**YOUR OBJECTIVE:** Starting with the line that contains "de den overfart, der passer til din rejse.", copy every line through the end of the listing, exactly and only those. No pictures should appear in the copy.
----
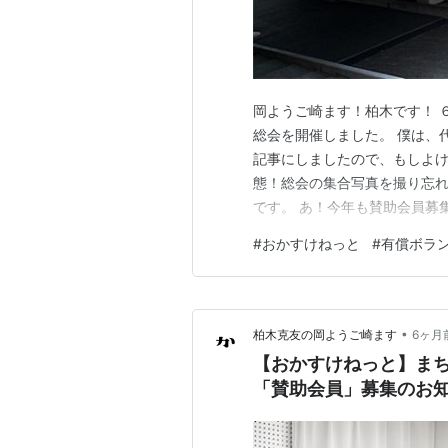
岡ようご崎ます！柏木です！ 
総会を開催しました。 僕は、代
記事にしましたので、もしよけれ
態！総会の集合写真を撮り忘れ
です。 あ！今年も賛助会員募集中で
いただきありがとうございまし
#
おかすけねっと
#
有償ボラ
•
柏木克友の岡ようご崎ます
6ヶ月
【おかすけねっと】ま
「賛助会員」募集のお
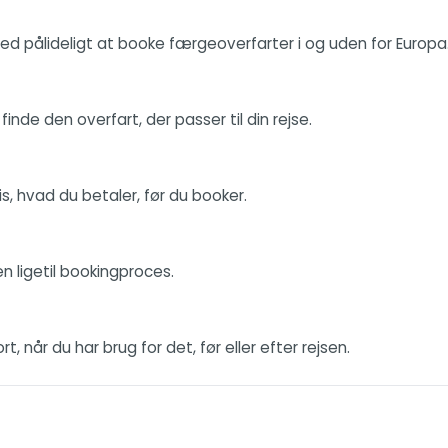
ed pålideligt at booke færgeoverfarter i og uden for Europa
de den overfart, der passer til din rejse.
s, hvad du betaler, før du booker.
en ligetil bookingproces.
, når du har brug for det, før eller efter rejsen.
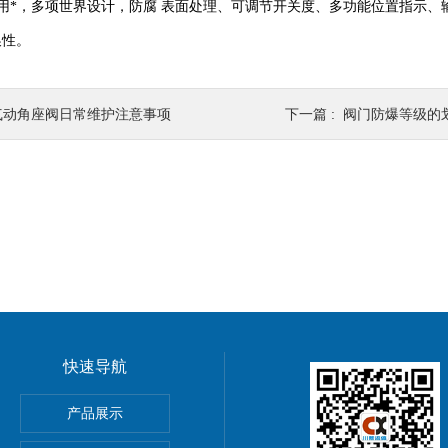
用*，多项世界设计，防腐 表面处理、可调节开关度、多功能位置指示
换性。
气动角座阀日常维护注意事项
下一篇 :
阀门防爆等级的
快速导航
产品展示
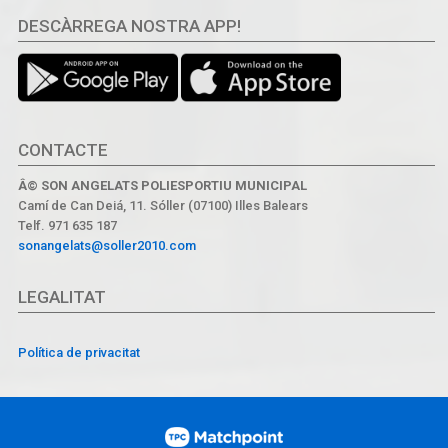
DESCÀRREGA NOSTRA APP!
CONTACTE
Â© SON ANGELATS POLIESPORTIU MUNICIPAL
Camí de Can Deiá, 11. Sóller (07100) Illes Balears
Telf. 971 635 187
sonangelats@soller2010.com
LEGALITAT
Política de privacitat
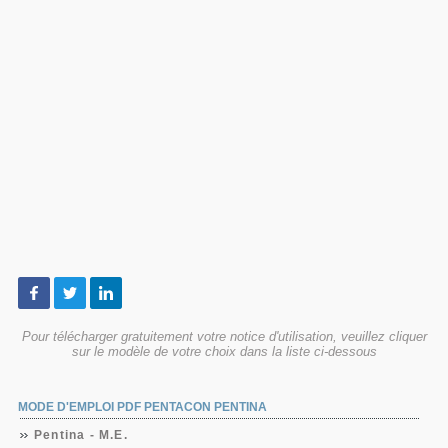
Pour télécharger gratuitement votre notice d'utilisation, veuillez cliquer
sur le modèle de votre choix dans la liste ci-dessous
MODE D'EMPLOI PDF PENTACON PENTINA
Pentina - M.E.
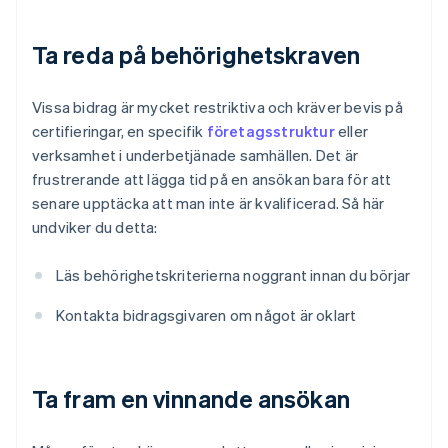
Ta reda på behörighetskraven
Vissa bidrag är mycket restriktiva och kräver bevis på
certifieringar, en specifik
företagsstruktur
eller
verksamhet i underbetjänade samhällen. Det är
frustrerande att lägga tid på en ansökan bara för att
senare upptäcka att man inte är kvalificerad. Så här
undviker du detta:
Läs behörighetskriterierna noggrant innan du börjar
Kontakta bidragsgivaren om något är oklart
Ta fram en vinnande ansökan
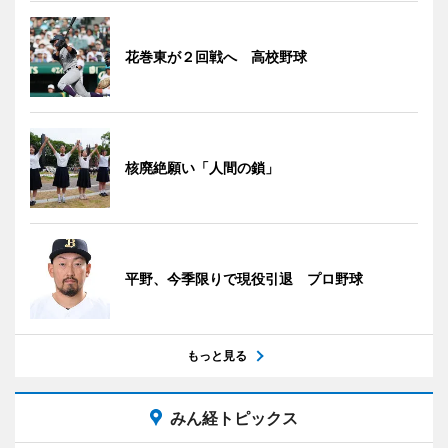
花巻東が２回戦へ 高校野球
核廃絶願い「人間の鎖」
平野、今季限りで現役引退 プロ野球
もっと見る
みん経トピックス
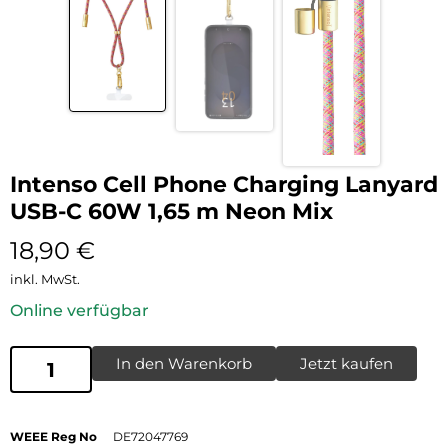
Intenso Cell Phone Charging Lanyard
USB-C 60W 1,65 m Neon Mix
18,90
€
inkl. MwSt.
Online verfügbar
In den Warenkorb
Jetzt kaufen
WEEE Reg No
DE72047769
----
**REPLY TO THE TASK:**
de den overfart, der passer til din rejse.
s, hvad du betaler, før du booker.
en ligetil bookingproces.
, når du har brug for det, før eller efter rejsen.
用*，多项世界设计，防腐 表面处理、可调节开关度、多功能位置指示
换性。
气动角座阀日常维护注意事项
下一篇 :
阀门防爆等级的
快速导航
产品展示
DESCÀRREGA NOSTRA APP!
CONTACTE
Â© SON ANGELATS POLIESPORTIU MUNICIPAL
Camí de Can Deiá, 11. Sóller (07100) Illes Balears
Telf. 971 635 187
sonangelats@soller2010.com
LEGALITAT
Política de privacitat
Pour télécharger gratuitement votre notice d'utilisation, veuillez cliquer
sur le modèle de votre choix dans la liste ci-dessous
MODE D'EMPLOI PDF PENTACON PENTINA
Pentina - M.E.
Ta reda på behörighetskraven
Vissa bidrag är mycket restriktiva och kräver bevis på
certifieringar, en specifik
företagsstruktur
eller
verksamhet i underbetjänade samhällen. Det är
frustrerande att lägga tid på en ansökan bara för att
senare upptäcka att man inte är kvalificerad. Så här
undviker du detta:
Läs behörighetskriterierna noggrant innan du börjar
Kontakta bidragsgivaren om något är oklart
Ta fram en vinnande ansökan
花巻東が２回戦へ 高校野球
核廃絶願い「人間の鎖」
平野、今季限りで現役引退 プロ野球
もっと見る
みん経トピックス
Intenso Cell Phone Charging Lanyard
USB-C 60W 1,65 m Neon Mix
18,90
€
inkl. MwSt.
Online verfügbar
In den Warenkorb
Jetzt kaufen
WEEE Reg No
DE72047769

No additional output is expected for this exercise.